Mean = a + (∑fidi/∑fi)

= 135 + (140/68)

= 135 + 2.05

= 137.05

Now, we need to find the cumulative frequency for the given data.

 Class interval Frequency (fi) Cumulative frequency 65 – 85 4 4 85 – 105 5 4 + 5 = 9 105 – 125 13 9 + 13 = 22 125 – 145 20 22 + 20 = 42 145 – 165 14 42 + 14 = 56 165 – 185 8 56 + 8 = 64 185 – 205 4 64 + 4 = 68

N = 68

N/2 = 68/2 = 34

Cumulative frequency greater than and nearer to 34 is 42 which lies in the interval 125 – 145.

Median class: 125 – 145

Lower limit of the median class = l = 125

Frequency of the median class = f = 20

Cumulative frequency of the class preceding the median class = cf = 22

Class height = h = 20

Median = l + [(N/2 – cf)/f] × h

= 125 + [(34 – 22)/20] × 20

= 125 + 12

= 137

Let us find the mode of the given data.

Highest frequency = 20

Thus, modal class: 125 – 145

Lower limit of the modal class = l = 125

Frequency of modal class = f1 = 20

Frequency of the class preceding the modal class = f0 = 13

Frequency of the class succeeding the modal class = f2 = 14

Class height = h = 20

Mode = l + [(f1 – f0)/(2f1 – f0 – f2)] × h

= 125 + [(20 – 13)/ (2 × 20 – 13 – 14)] × 20

= 125 + [(7/(40 – 27)] × 20

= 125 + (140/13)

= 125 + 10.77

= 135.77

Therefore,

Mean = 137.05

Median = 137

Mode = 135.77

## Video Lesson on Important Class 10 Statistics Questions ### Practice Questions

1. The distribution below gives the weights of 30 students of a class. Find the median weight of the students and mark on Ogive curve.

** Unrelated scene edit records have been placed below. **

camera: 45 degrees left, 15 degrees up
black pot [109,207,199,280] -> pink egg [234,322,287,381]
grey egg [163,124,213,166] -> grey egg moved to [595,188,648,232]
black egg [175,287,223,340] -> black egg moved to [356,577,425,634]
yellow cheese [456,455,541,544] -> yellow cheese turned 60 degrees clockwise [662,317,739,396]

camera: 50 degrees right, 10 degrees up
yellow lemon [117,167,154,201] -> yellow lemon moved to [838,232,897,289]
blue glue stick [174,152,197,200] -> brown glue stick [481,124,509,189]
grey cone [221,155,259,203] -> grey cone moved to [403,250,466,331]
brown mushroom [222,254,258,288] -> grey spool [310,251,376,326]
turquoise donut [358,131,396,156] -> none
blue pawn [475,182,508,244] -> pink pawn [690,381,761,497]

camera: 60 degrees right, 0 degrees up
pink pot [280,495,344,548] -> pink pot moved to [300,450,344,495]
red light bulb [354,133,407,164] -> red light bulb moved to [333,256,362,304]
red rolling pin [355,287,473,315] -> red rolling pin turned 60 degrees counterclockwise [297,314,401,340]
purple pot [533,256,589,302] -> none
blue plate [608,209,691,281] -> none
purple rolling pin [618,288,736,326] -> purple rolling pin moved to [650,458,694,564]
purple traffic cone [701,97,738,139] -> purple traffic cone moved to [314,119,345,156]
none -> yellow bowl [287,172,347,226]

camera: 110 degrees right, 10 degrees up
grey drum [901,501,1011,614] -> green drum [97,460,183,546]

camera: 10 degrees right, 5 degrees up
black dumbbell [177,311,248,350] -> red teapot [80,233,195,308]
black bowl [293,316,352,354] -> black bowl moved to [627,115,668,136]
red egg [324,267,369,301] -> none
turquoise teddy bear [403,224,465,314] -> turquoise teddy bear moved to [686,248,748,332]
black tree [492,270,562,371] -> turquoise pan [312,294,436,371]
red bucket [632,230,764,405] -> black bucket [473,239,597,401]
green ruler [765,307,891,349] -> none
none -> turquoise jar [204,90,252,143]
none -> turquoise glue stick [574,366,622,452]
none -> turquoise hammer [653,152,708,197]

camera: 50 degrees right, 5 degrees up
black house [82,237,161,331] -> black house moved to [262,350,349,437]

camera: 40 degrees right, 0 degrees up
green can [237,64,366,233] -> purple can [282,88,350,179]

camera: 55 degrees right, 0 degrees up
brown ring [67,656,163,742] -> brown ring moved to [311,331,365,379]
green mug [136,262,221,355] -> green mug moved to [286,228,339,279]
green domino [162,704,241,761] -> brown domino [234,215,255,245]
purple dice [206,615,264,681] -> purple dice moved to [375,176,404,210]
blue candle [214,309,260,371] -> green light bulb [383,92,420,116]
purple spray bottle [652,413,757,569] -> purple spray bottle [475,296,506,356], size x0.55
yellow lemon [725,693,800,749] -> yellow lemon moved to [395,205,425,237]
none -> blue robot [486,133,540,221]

 Weight (in kg) 40 – 45 45 – 50 50 – 55 55 – 60 60 – 65 65 – 70 70 – 75 Number of Students 2 3 8 6 6 3 2

2. A student noted the number of cars passing through a spot on a road for 100 periods each of 3 minutes and summarised it in the table given below. Find the mode of the data.

 Number of cars 0-10 10-20 20-30 30-40 40-50 50-60 60-70 70-80 Frequency 7 14 13 12 20 11 15 8

3. Consider the following distribution of daily wages of 50 workers of a factory.

 Daily wages (in Rs.) 500 – 520 520 – 540 540 – 560 560 – 580 580 – 600 Number of workers 12 14 8 6 10

Find the mean daily wages of the workers of the factory by using an appropriate method.